Imagine, por exemplo, desejos para 2012 na linha de “Brincar mais com meus filhos”… “Ler mais romances e poesias”… “Pressionar a prefeitura para que seja melhorada a qualidade do transporte público”… “Fazer passeios de bicicleta”… “Organizar os condôminos do meu prédio para buscar uma cooperativa de coleta seletiva de resíduos e mobilizar a todos para que façam a separação dos resíduos em seus apartamentos”… “Antes de comprar, perguntar sobre a origem da carne, para garantir que não vem de áreas em que a pastagem gerou desmatamento”… “Não comprar nenhum produto pirata”… “Não brigar no trânsito”… “Pedir nota fiscal em todas as minhas compras”… “Planejar o cardápio semanal e fazer a lista de compras que atenda a este planejamento”… “Aderir a marcas, produtos e empresas comprovadamente mais responsáveis do ponto de vista ambiental e social”… “Abandonar o uso de produtos descartáveis e aderir aos retornáveis e duráveis”… “Sempre que possível, trocar os produtos físicos pelos virtuais, os combustíveis fósseis por renováveis, os diluídos pelos concentrados”… Ao mesmo tempo, você estaria dando um presente à sociedade, ao planeta e a você mesmo.
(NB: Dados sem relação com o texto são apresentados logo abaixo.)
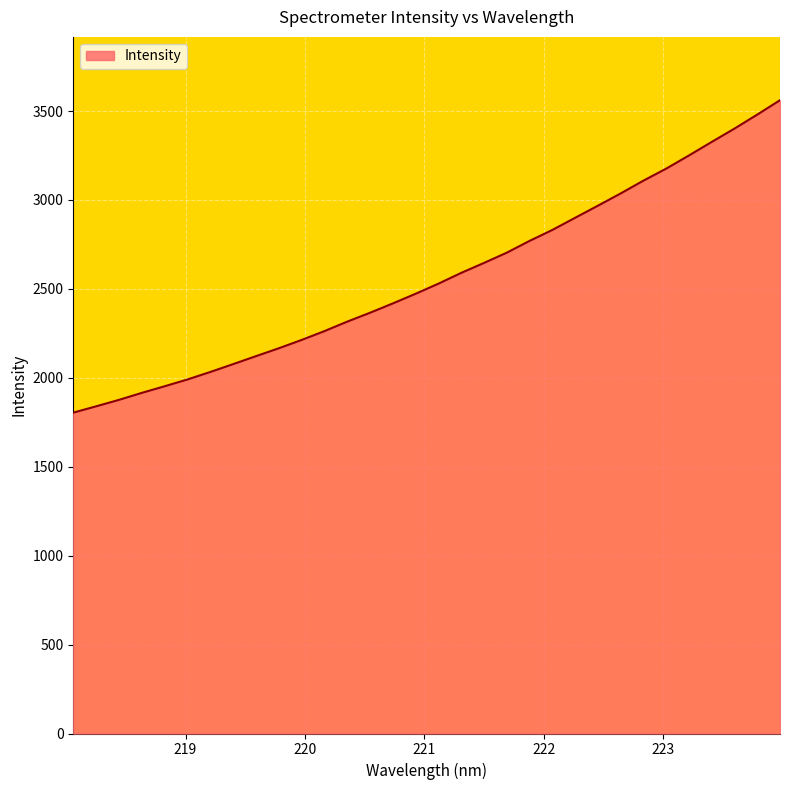

What is the difference between the maximum and minimum values?

1756.8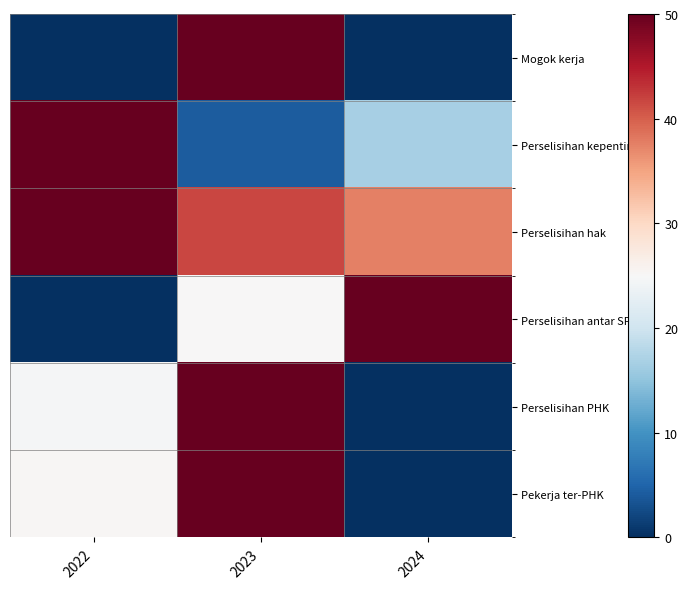

Which series has the widest spread of values?

Mogok kerja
Afinal, não vivemos na mesma sociedade e no mesmo planeta dos quais cuidamos?

Mudanças sociais e tecnológicas
Fonte: Instituto Akatu

Algumas mudanças caminham na direção da sustentabilidade sem perda significativa de bem-estar para a sociedade.

1. Gradualmente, substituir os produtos descartáveis ou de obsolescência rápida por produtos mais duráveis. Como exemplo, há uma empresa alemã (Müller) que recentemente aumentou a garantia de seus produtos de linha branca para dez anos, ao mesmo tempo que passou a garantir a atualização tecnológica dos produtos ao longo do tempo. Por trás dessa proposta, está uma mudança radical na plataforma dos produtos, de forma a permitir um upgrade das partes e componentes que, com maior probabilidade, sofrerão inovações ao longo do tempo, para que o produto possa atender ainda melhor a função à qual se destina. Isso implicará também no desenvolvimento de uma rede de assistência técnica mais extensa para poder atender às necessidades de atualização e de conserto dos produtos.
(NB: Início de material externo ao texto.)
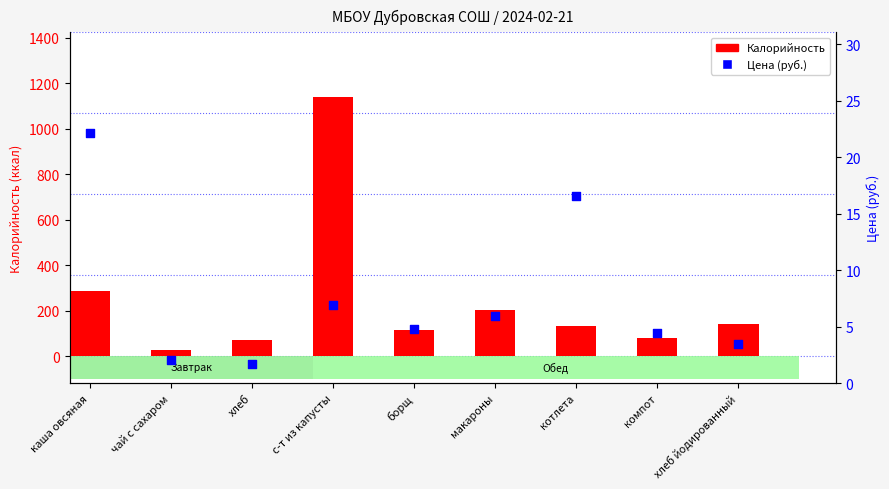

Which series has the largest total across all categories?

Калорийность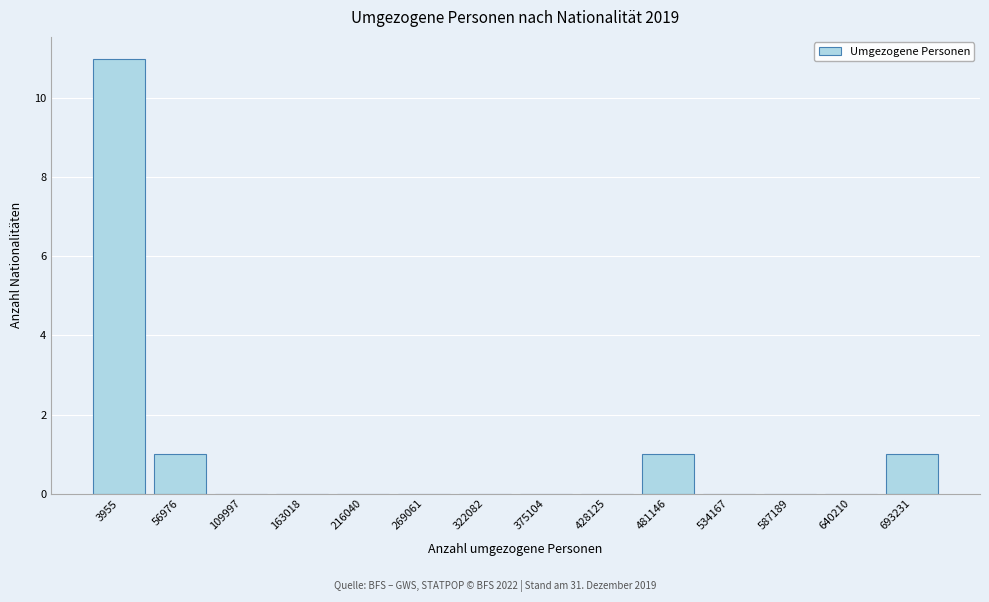

Reading left to right, what are all the values shown in this chart?

3955=11	56976=1	109997=0	163018=0	216040=0	269061=0	322082=0	375104=0	428125=0	481146=1	534167=0	587189=0	640210=0	693231=1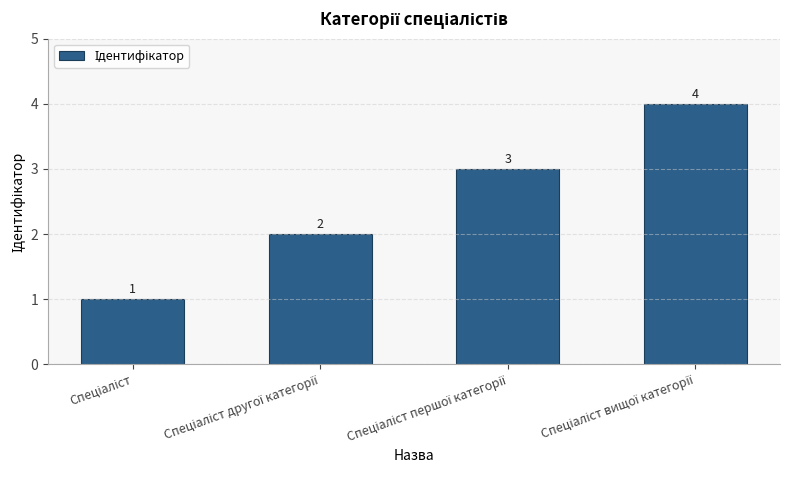

How many bars are there in total?

4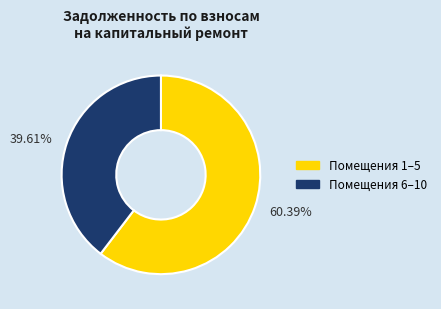

Is there a majority slice in this chart?

Yes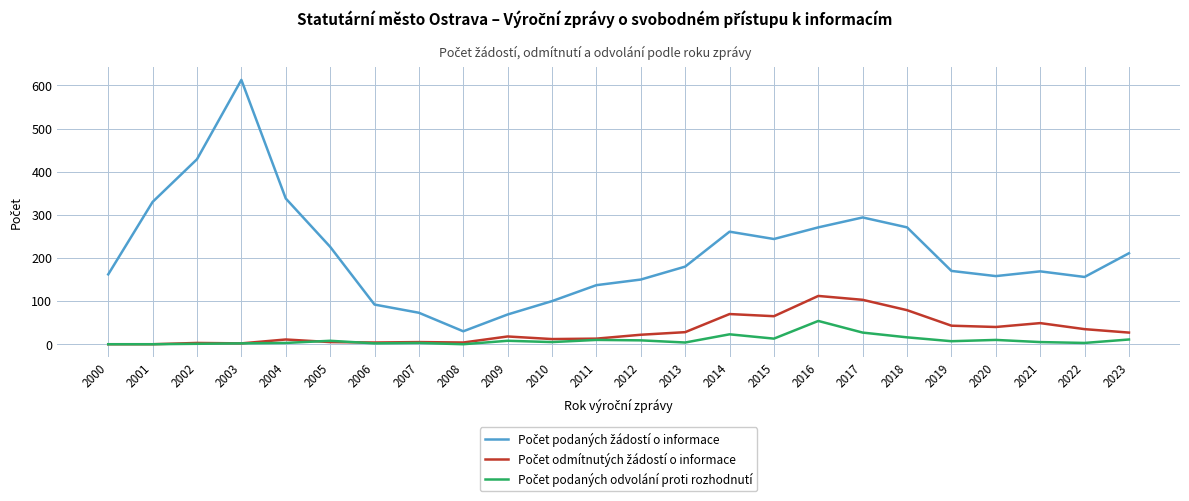

At which category is the sum across all series the highest?

2003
2. Tornar local a produção de alguns itens cuja produção é hoje globalizada, de modo a reduzir o volume de transporte total necessário.

3. Passar do descarte de produtos e embalagens para a sua reutilização e reciclagem.

4. Passar de produtos materiais para formas virtuais de realização das mesmas funções. Um exemplo é o que já ocorre ao comprar música por meio de download ao invés de comprar um CD.

5. Passar do desperdício para o aproveitamento integral de todo e qualquer recurso natural, muito especialmente dos alimentos, onde a perda, nos itens perecíveis, chega a mais de 50% no total e a 30% nos alimentos que entram em uma residência brasileira.

6. Passar do consumo em excesso para o consumo suficiente – como é o caso das toalhas descartáveis em banheiros públicos que, nos últimos anos, foram objeto de campanha dos próprios fabricantes no sentido de “não consumir a terceira folha”.

De outro lado, mudanças tecnológicas deverão ocorrer.

• Passar de produtos diluídos para concentrados (como já acontece hoje com produtos para a lavagem de roupas).

•  Passar de matérias-primas fósseis para renováveis (como aconteceu recentemente com a introdução do plástico verde no mercado brasileiro, produzido a partir da cana-de-açúcar).

• Reduzir a toxicidade das matérias-primas usadas em determinados produtos e, ao mesmo tempo, aumentar a facilidade de sua absorção orgânica pela natureza (como é o caso de detergentes biodegradáveis).

Por meio dessas mudanças, será possível manter o padrão de bem-estar praticamente inalterado, ao mesmo tempo que o uso de recursos naturais em geral é alterado significativamente, fato que é extremamente necessário.

* Dal Marcondes é jornalista e já foi editor de economia e finanças de diversos meios de comunicação. Naná Prado é jornalista e colaboradora da Envolverde.